(CNN) -- Former Peruvian President Alberto Fujimori admitted he gave his one-time spy chief $15 million from government coffers, but the money was returned and no crime was committed, his attorneys said at the opening of an embezzlement trial Monday in Peru.
Former Peruvian President Alberto Fujimori speaks in court in Lima, Peru, in April.
Fujimori stands accused of taking $15 million in public funds in 2000 to give to his right-hand man, spy chief Vladimiro Montesinos, as a bonus in the waning days of his government.
Prosecutor Avelino Guillen disputed that the money had been returned, and asked the judge to sentence the disgraced president to eight years in prison and a fine of 2 million new soles (about $650,600), the state news agency Andina reported.
"Fujimori seized the public treasury to give Montesinos a reward for his work during the regime, the crime of embezzlement happened when he took those funds from the state," Guillen said.
Defense attorney Cesar Nakazaki said he had evidence that the money had been returned, and therefore there was no embezzlement, Andina reported.
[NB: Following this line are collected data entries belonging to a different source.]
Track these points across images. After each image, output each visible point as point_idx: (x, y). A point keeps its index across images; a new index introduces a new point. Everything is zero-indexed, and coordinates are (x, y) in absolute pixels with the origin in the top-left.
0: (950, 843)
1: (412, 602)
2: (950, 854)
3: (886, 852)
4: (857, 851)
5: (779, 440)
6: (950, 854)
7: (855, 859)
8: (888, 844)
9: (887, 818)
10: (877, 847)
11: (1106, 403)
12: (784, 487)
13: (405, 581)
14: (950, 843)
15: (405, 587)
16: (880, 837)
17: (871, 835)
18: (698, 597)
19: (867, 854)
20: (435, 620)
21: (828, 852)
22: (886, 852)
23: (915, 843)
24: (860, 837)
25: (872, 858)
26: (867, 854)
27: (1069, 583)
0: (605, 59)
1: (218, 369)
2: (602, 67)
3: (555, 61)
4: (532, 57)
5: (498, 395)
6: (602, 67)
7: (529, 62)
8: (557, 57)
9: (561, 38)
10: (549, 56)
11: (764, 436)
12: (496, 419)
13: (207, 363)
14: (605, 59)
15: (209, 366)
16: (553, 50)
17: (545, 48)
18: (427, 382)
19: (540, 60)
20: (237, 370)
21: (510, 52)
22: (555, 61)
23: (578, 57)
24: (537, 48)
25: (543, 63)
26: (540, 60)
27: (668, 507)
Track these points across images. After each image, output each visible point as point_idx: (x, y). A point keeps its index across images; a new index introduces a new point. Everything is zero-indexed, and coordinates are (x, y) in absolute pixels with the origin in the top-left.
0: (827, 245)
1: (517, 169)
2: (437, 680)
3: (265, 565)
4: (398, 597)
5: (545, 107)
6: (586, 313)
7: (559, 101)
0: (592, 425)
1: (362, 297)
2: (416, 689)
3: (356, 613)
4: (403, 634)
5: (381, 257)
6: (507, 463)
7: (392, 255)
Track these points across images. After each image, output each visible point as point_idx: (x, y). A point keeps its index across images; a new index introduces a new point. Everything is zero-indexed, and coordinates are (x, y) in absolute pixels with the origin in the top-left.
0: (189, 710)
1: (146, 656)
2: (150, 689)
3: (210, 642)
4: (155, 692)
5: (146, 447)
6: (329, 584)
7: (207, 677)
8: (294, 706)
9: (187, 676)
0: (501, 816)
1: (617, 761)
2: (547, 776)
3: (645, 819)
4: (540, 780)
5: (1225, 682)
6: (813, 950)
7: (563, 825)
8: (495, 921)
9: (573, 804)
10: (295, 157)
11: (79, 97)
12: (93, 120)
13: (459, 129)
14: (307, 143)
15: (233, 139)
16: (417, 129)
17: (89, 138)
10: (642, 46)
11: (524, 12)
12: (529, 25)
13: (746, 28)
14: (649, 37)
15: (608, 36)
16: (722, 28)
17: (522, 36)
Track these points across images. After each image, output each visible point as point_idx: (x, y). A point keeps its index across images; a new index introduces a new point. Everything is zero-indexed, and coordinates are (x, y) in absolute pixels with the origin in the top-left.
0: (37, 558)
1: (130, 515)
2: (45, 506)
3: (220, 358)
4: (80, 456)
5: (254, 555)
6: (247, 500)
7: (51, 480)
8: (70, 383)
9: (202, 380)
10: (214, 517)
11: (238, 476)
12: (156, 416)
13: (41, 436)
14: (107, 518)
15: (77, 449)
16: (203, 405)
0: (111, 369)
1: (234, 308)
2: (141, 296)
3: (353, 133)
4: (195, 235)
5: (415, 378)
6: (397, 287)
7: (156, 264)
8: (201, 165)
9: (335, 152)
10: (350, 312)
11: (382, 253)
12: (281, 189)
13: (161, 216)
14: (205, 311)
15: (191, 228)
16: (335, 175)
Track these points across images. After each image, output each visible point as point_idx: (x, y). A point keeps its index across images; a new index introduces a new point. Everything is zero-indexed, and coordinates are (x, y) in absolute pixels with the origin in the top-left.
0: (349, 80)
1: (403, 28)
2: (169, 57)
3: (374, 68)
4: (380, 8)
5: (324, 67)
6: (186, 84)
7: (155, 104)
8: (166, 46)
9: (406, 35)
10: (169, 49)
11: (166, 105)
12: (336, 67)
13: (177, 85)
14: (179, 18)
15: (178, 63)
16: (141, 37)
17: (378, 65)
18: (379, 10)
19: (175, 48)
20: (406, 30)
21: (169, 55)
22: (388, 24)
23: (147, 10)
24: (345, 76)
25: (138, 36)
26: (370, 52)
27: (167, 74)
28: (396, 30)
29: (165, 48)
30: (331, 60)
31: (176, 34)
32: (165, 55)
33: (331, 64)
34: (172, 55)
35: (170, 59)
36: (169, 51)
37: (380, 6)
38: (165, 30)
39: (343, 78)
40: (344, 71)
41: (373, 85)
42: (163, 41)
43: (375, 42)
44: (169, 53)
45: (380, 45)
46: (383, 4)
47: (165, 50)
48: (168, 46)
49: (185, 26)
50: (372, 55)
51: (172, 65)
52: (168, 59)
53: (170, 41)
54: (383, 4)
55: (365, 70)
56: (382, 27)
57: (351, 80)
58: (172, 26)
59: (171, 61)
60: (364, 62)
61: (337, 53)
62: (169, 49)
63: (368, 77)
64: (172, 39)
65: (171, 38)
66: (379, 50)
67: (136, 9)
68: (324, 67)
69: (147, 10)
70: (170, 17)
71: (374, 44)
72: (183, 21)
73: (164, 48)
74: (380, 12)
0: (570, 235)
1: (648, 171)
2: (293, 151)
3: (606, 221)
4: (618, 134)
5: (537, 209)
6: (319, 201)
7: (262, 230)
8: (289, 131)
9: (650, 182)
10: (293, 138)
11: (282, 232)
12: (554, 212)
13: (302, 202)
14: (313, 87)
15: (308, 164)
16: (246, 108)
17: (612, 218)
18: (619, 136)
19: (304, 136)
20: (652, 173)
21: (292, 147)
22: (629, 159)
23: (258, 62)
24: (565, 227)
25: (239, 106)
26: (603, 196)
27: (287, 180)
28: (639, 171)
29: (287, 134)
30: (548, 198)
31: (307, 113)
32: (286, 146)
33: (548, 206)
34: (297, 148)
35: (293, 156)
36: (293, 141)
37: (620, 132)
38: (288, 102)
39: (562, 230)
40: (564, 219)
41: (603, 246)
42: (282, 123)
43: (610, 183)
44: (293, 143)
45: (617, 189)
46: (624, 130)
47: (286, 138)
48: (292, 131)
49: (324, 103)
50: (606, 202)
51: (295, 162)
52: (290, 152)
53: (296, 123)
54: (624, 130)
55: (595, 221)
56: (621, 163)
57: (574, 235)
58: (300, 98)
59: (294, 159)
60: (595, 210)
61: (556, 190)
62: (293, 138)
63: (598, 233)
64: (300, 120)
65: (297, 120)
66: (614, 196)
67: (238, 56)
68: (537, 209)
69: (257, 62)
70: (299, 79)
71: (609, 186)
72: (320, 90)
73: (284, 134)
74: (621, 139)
Fujimori gave the money to Montesinos in September 2000. Two months later, caught in a corruption scandal involving Montesinos, Fujimori fled to Japan and resigned as president.
Monday's hearing was cut short because of a request from the defense for medical attention for Fujimori, who was suffering from high blood pressure.
The trial will resume Wednesday and a ruling could come down Friday, Judge Cesar San Martin said, according to Andina.
Fujimori, who was a president from 1990 to 2000, is a controversial figure in Peru. He is credited with restoring economic stability to the country and defeating the Shining Path guerillas, who carried out terrorist attacks. But Fujimori had an authoritarian streak that led to accusations of human rights abuses and corruption.
In April, he was sentenced to 25 years in prison for authorizing the operation of a death squad responsible for killing civilians.